Mechanistic insights into the effect of structural factors on film formation and tribological performance of organic friction modifiers

Abstract The influence of molecular structure of organic friction modifiers (OFMs) on their adsorption behaviour on iron oxide surface immersed in PAO oil was investigated using neutron reflectometry (NR). The effects of carbon chain length and levels of unsaturation on film formation was studied using a series of fatty acids with 18-20 carbon atoms in the temperature range between 25 and 100 °C. The results revealed that saturated OFM molecules generate thicker films compared to its unsaturated counterparts. Further, a decrease in film thickness was observed with the degree of unsaturation with the exception of linolenic acid.

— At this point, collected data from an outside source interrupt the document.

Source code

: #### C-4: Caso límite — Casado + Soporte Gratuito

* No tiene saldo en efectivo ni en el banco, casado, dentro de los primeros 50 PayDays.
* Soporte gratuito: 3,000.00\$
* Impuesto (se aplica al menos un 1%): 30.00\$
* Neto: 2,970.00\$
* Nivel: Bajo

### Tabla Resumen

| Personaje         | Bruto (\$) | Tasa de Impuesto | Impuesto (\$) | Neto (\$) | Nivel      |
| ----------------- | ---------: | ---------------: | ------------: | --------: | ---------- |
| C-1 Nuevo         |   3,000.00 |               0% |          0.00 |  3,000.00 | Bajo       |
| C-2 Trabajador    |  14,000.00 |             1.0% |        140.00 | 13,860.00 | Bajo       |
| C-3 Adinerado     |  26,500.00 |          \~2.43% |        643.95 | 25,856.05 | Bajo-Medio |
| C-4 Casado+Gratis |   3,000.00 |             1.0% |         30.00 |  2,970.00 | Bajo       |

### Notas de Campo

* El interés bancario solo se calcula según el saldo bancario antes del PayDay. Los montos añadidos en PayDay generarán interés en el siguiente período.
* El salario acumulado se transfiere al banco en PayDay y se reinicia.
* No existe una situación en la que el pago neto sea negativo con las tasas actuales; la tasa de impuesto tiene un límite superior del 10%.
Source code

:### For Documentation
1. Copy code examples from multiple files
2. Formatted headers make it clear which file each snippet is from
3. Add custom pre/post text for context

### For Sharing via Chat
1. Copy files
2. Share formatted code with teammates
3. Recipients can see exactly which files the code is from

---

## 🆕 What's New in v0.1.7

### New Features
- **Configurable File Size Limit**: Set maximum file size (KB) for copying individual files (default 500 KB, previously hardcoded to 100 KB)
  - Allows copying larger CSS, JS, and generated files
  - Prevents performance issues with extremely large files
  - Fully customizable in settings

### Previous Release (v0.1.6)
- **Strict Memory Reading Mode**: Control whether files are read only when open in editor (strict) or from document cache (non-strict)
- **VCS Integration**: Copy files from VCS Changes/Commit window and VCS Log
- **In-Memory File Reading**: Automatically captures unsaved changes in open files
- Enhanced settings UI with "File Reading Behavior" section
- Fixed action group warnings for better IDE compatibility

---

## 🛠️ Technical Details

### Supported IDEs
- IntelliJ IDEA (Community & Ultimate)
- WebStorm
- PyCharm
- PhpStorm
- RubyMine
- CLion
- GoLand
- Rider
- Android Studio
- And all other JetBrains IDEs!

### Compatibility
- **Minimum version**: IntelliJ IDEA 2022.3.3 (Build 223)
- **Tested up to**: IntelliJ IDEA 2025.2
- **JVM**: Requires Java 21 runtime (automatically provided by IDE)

The film thickness and grafting density of the OFM increased with temperature. A decreased film thickness for the binary additive system comprising GMO and saturated molecules suggested that the adsorption of OFMs on the surface is hindered in the presence of glycerol mono oleate (GMO). A lower boundary friction coefficient and wear exhibited by OFMs with longer chain and linear structure suggest that their tribofilms are more effective in withstanding shear. The tribofilm thickness measured using optical interferometry showed no correlation with the adsorbed layer thickness determined from NR data; this lack of correspondence is attributed to the load and shearing forces experienced by the OFM molecules at the contact surfaces during friction measurements.